Preventive: structured logging with PII fields filtered at write time:

import pino from 'pino';

// List of keys that should never appear in logs
const PII_KEYS = ['email', 'password', 'name', 'phone', 'address', 'ssn', 'creditCard', 'ipAddress'];

const logger = pino({
  serializers: {
    // Redact PII fields from any logged object
    user: (user) => ({
      userId: user.userId,
      role: user.role
      // email, name, etc. are intentionally omitted
    })
  },
  redact: {
    paths: PII_KEYS.map(key => `[*].${key}`),
    censor: '[REDACTED]'
  }
});

Pino's redact configuration applies a censor to any matching key at any depth in the logged object, preventing PII from reaching your log aggregator.
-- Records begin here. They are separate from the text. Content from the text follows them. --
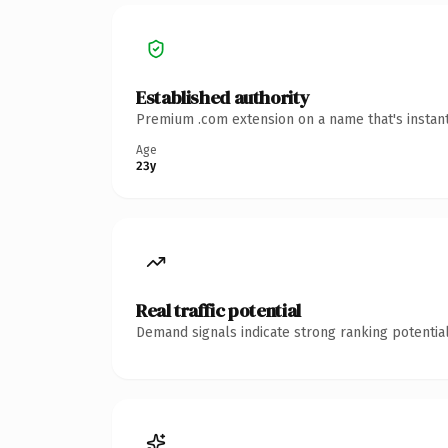
Established authority
Premium .com extension on a name that's instant
Age
23y
Real traffic potential
Demand signals indicate strong ranking potential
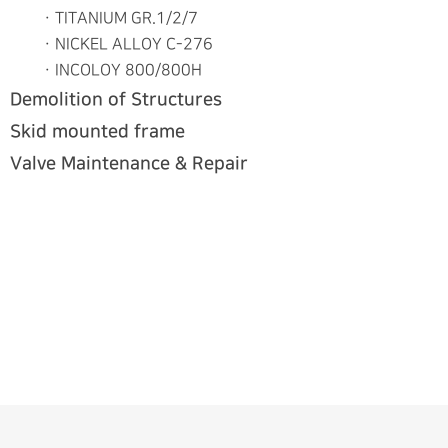
ㆍTITANIUM GR.1/2/7
ㆍNICKEL ALLOY C-276
ㆍINCOLOY 800/800H
Demolition of Structures
Skid mounted frame
Valve Maintenance & Repair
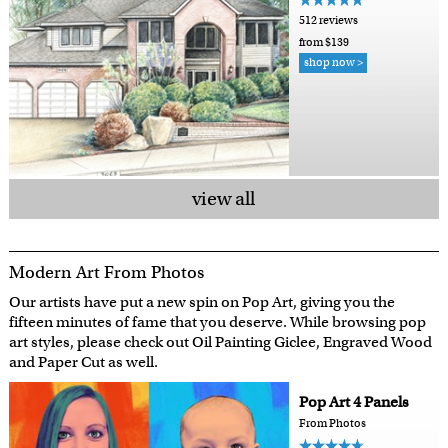
512 reviews
from $139
shop now >
view all
Modern Art From Photos
Our artists have put a new spin on Pop Art, giving you the
fifteen minutes of fame that you deserve. While browsing pop
art styles, please check out Oil Painting Giclee, Engraved Wood
and Paper Cut as well.
Pop Art 4 Panels
From Photos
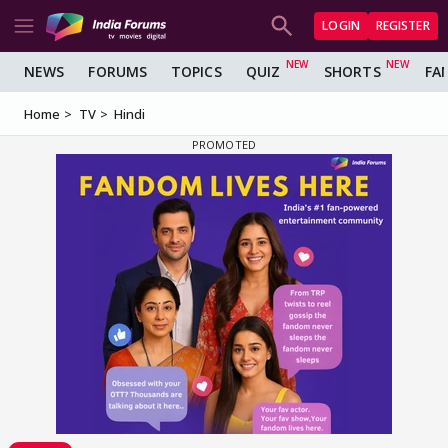
LOGIN
REGISTER
NEWS
FORUMS
TOPICS
QUIZ
SHORTS
FA
Home
TV
Hindi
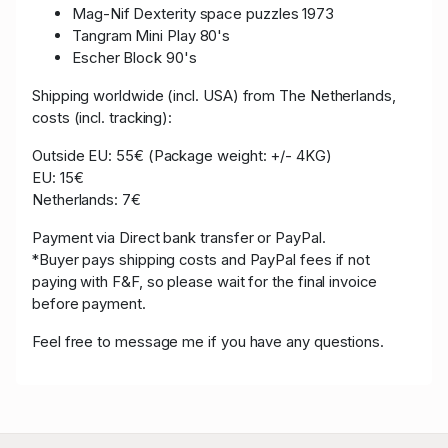
Mag-Nif Dexterity space puzzles 1973
Tangram Mini Play 80's
Escher Block 90's
Shipping worldwide (incl. USA) from The Netherlands,
costs (incl. tracking):
Outside EU: 55€ (Package weight: +/- 4KG)
EU: 15€
Netherlands: 7€
Payment via Direct bank transfer or PayPal.
*Buyer pays shipping costs and PayPal fees if not
paying with F&F, so please wait for the final invoice
before payment.
Feel free to message me if you have any questions.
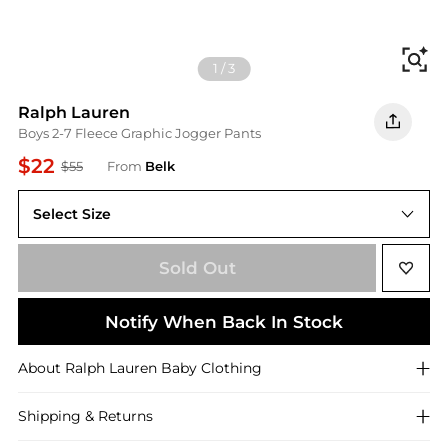
Fi
1
/
3
Ralph Lauren
Boys 2-7 Fleece Graphic Jogger Pants
$22
$55
From
Belk
Select Size
2
Sold Out
Notify When Back In Stock
About
Ralph Lauren
Baby Clothing
Shipping & Returns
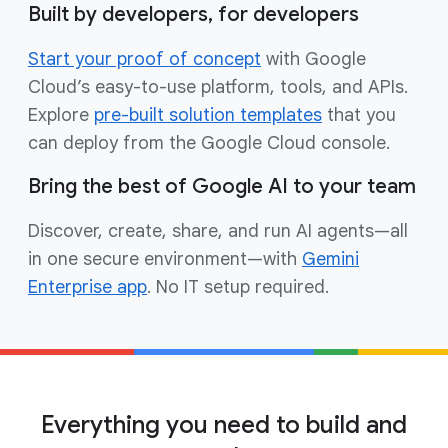
Built by developers, for developers
Start your proof of concept
with Google
Cloud’s easy-to-use platform, tools, and APIs.
Explore
pre-built solution templates
that you
can deploy from the Google Cloud console.
Bring the best of Google AI to your team
Discover, create, share, and run AI agents—all
in one secure environment—with
Gemini
Enterprise app
. No IT setup required.
Everything you need to build and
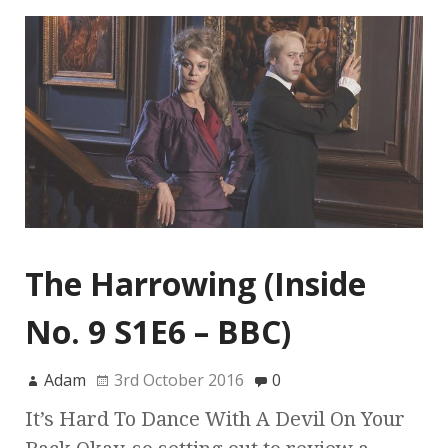
The Harrowing (Inside
No. 9 S1E6 – BBC)
Adam
3rd October 2016
0
It’s Hard To Dance With A Devil On Your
Detective: scanning logs in your log management system: Most log management platforms (Datadog, Splunk, CloudWatch Logs Insights) support regex-based queries. Run periodic queries against your log data to identify PII leakage:

In Datadog:

@message:/[a-zA-Z0-9._%+-]+@[a-zA-Z0-9.-]+\.[a-zA-Z]{2,}/

In CloudWatch Logs Insights:

fields @timestamp, @message
| filter @message like /[a-zA-Z0-9._%+-]+@[a-zA-Z0-9.-]+\.[a-zA-Z]{2,}/
| limit 100

When you find PII in logs, the remediation steps are:

Fix the logging call that introduced it
Delete the affected log entries (most platforms support log deletion or expiry)
Assess whether the log data was exported to a data warehouse or SIEM that also needs remediation

Database PII Scanning

For PostgreSQL and MySQL databases, scanning for PII requires querying data in text columns and applying pattern matching. This should be done on a read replica to avoid impacting production performance.
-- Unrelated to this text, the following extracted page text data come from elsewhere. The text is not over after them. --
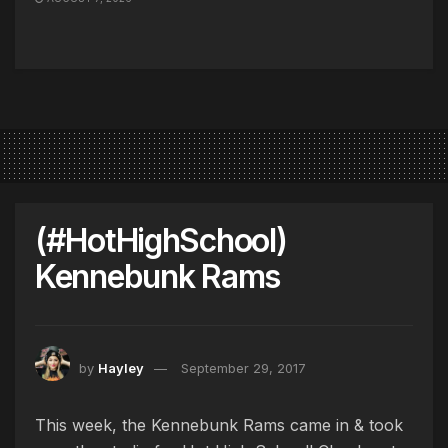
(#HotHighSchool)
Kennebunk Rams
by
Hayley
September 29, 2017
This week, the Kennebunk Rams came in & took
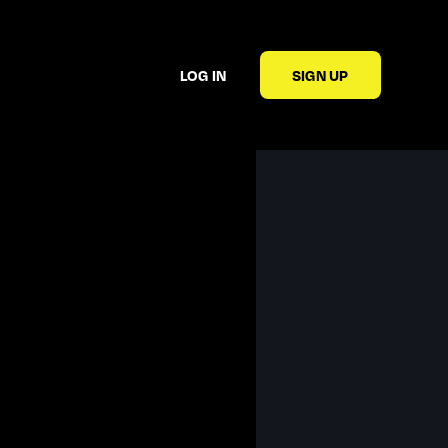
LOG IN
SIGN UP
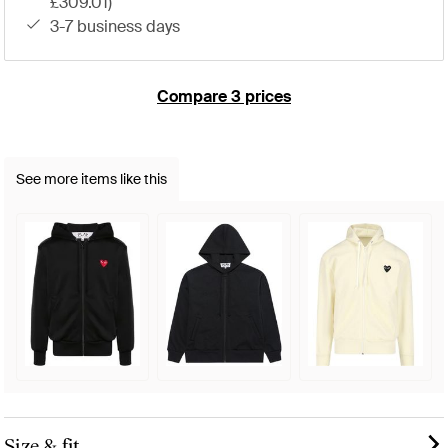
£309.01)
3-7 business days
Compare 3 prices
See more items like this
Size & fit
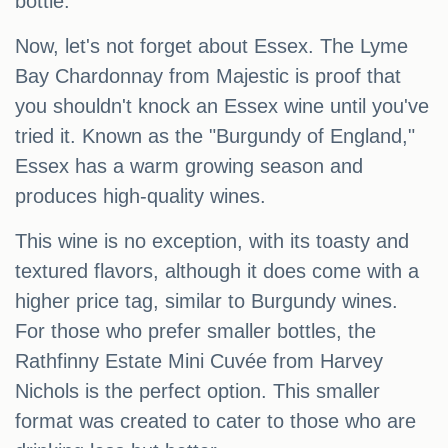
bottle.
Now, let's not forget about Essex. The Lyme
Bay Chardonnay from Majestic is proof that
you shouldn't knock an Essex wine until you've
tried it. Known as the "Burgundy of England,"
Essex has a warm growing season and
produces high-quality wines.
This wine is no exception, with its toasty and
textured flavors, although it does come with a
higher price tag, similar to Burgundy wines.
For those who prefer smaller bottles, the
Rathfinny Estate Mini Cuvée from Harvey
Nichols is the perfect option. This smaller
format was created to cater to those who are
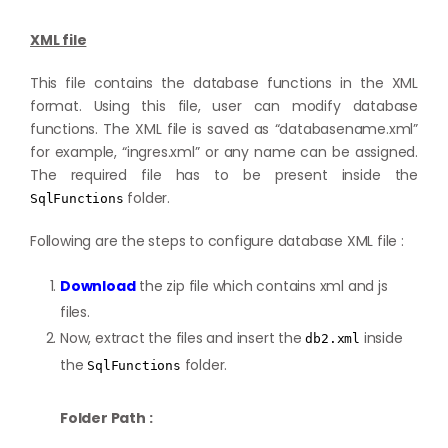
XML file
This file contains the database functions in the XML
format. Using this file, user can modify database
functions. The XML file is saved as “databasename.xml”
for example, “ingres.xml” or any name can be assigned.
The required file has to be present inside the
folder.
SqlFunctions
Following are the steps to configure database XML file :
Download
the zip file which contains xml and js
files.
Now, extract the files and insert the
inside
db2.xml
the
folder.
SqlFunctions
Folder Path :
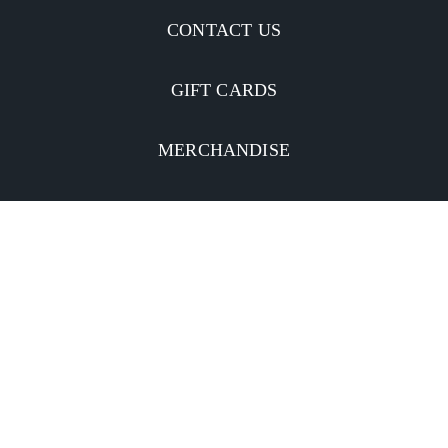
CONTACT US
GIFT CARDS
MERCHANDISE
CATERING
MOBILE APP
INVESTORS
Facebook
Twitter
YouTube
Instagram
Linkedin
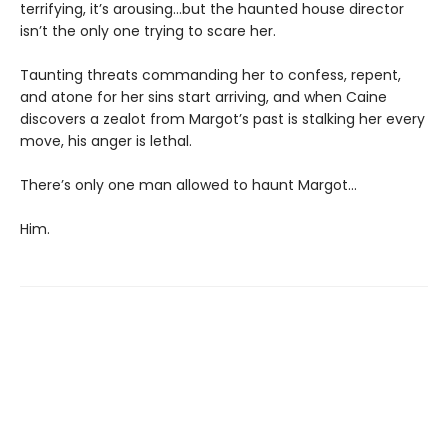
terrifying, it’s arousing...but the haunted house director
isn’t the only one trying to scare her.
Taunting threats commanding her to confess, repent,
and atone for her sins start arriving, and when Caine
discovers a zealot from Margot’s past is stalking her every
move, his anger is lethal.
There’s only one man allowed to haunt Margot...
Him.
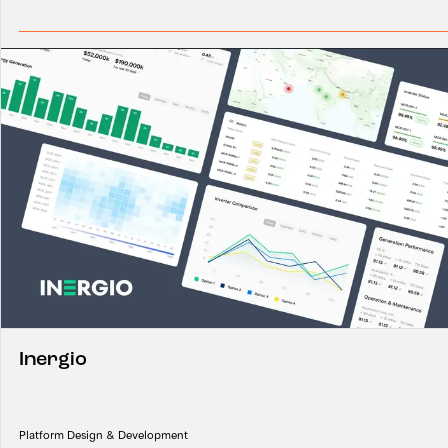
Inergio
Platform Design & Development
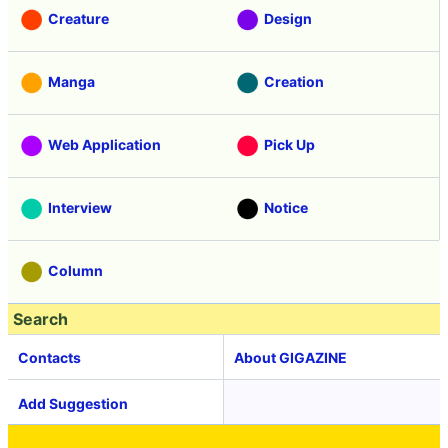
Creature
Design
Manga
Creation
Web Application
Pick Up
Interview
Notice
Column
Search
Contacts
About GIGAZINE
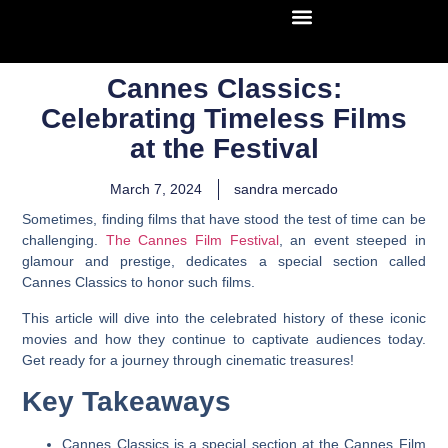
Cannes Classics:
Celebrating Timeless Films
at the Festival
March 7, 2024
sandra mercado
Sometimes, finding films that have stood the test of time can be
challenging.
The Cannes Film Festival
, an event steeped in
glamour and prestige, dedicates a special section called
Cannes Classics to honor such films.
This article will dive into the celebrated history of these iconic
movies and how they continue to captivate audiences today.
Get ready for a journey through cinematic treasures!
Key Takeaways
Cannes Classics is a special section at the Cannes Film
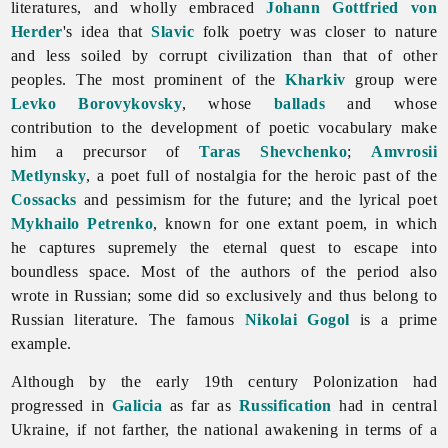
literatures, and wholly embraced
Johann Gottfried von
Herder
's idea that
Slavic
folk poetry was closer to nature
and less soiled by corrupt civilization than that of other
peoples. The most prominent of the
Kharkiv
group were
Levko Borovykovsky
, whose
ballads
and whose
contribution to the development of poetic vocabulary make
him a precursor of
Taras Shevchenko
;
Amvrosii
Metlynsky
, a poet full of nostalgia for the heroic past of the
Cossacks
and pessimism for the future; and the lyrical poet
Mykhailo Petrenko
, known for one extant poem, in which
he captures supremely the eternal quest to escape into
boundless space. Most of the authors of the period also
wrote in Russian; some did so exclusively and thus belong to
Russian
literature. The famous
Nikolai Gogol
is a prime
example.
Although by the early 19th century Polonization had
progressed in
Galicia
as far as
Russification
had in central
Ukraine, if not farther, the national awakening in terms of a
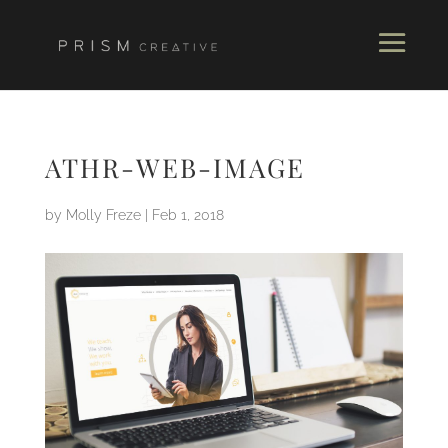
ATHR-WEB-IMAGE
by
Molly Freze
|
Feb 1, 2018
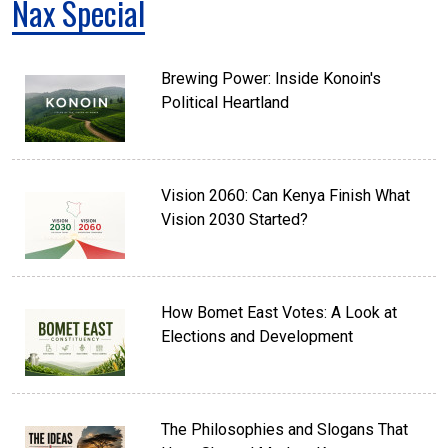
Nax Special
Brewing Power: Inside Konoin's
Political Heartland
Vision 2060: Can Kenya Finish What
Vision 2030 Started?
How Bomet East Votes: A Look at
Elections and Development
The Philosophies and Slogans That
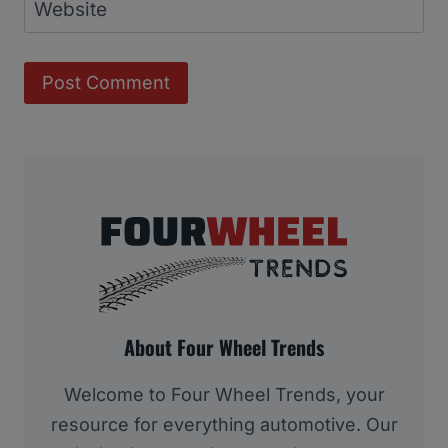
Website
About Four Wheel Trends
Welcome to Four Wheel Trends, your
resource for everything automotive. Our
-- Find email addresses in any text column of the users table
SELECT
  column_name,
  COUNT(*) as match_count
FROM (
  SELECT
    'email_field' as column_name,
    email
  FROM users
  WHERE email ~ '[a-zA-Z0-9._%+-]+@[a-zA-Z0-9.-]+\.[a-zA-Z]{2,}'

  UNION ALL

  SELECT
    'bio_field' as column_name,
    bio
  FROM users
  WHERE bio ~ '[a-zA-Z0-9._%+-]+@[a-zA-Z0-9.-]+\.[a-zA-Z]{2,}'
) subq
GROUP BY column_name;

For MongoDB, use the aggregation pipeline with $regexMatch:

db.collection('activityLogs').aggregate([
  {
    $match: {
      $or: [
        { message: { $regex: /[a-zA-Z0-9._%+-]+@[a-zA-Z0-9.-]+\.[a-zA-Z]{2,}/ } },
        { 'metadata.userInput': { $regex: /\d{3}[-.]?\d{2}[-.]?\d{4}/ } }
      ]
    }
  },
  { $count: 'pii_findings' }
]);

Building a PII Discovery Workflow

Combine these tools into a repeatable process:

Baseline scan: Run Macie (AWS) or Cloud DLP (GCP) against all object storage. Run custom regex scans against your database and log stores. Run repository scanning against your codebase. Document all findings.
Triage findings: Categorize each finding as expected (controlled, documented), unexpected-acceptable (low risk, document and monitor), or unexpected-unacceptable (remediate).
Remediate unexpected findings: Delete or pseudonymize data that should not be where it is. Fix the process that produced it.
Update the ROPA: Add any newly discovered data stores to your Record of Processing Activities.
Continuous scanning: Schedule regular scans (weekly for high-sensitivity stores, monthly for others). Add PII pattern checks to your CI pipeline for new code.

PII discovery is not a one-time event — new data accumulates constantly, and new features introduce new data flows. Treat it as an ongoing operational process.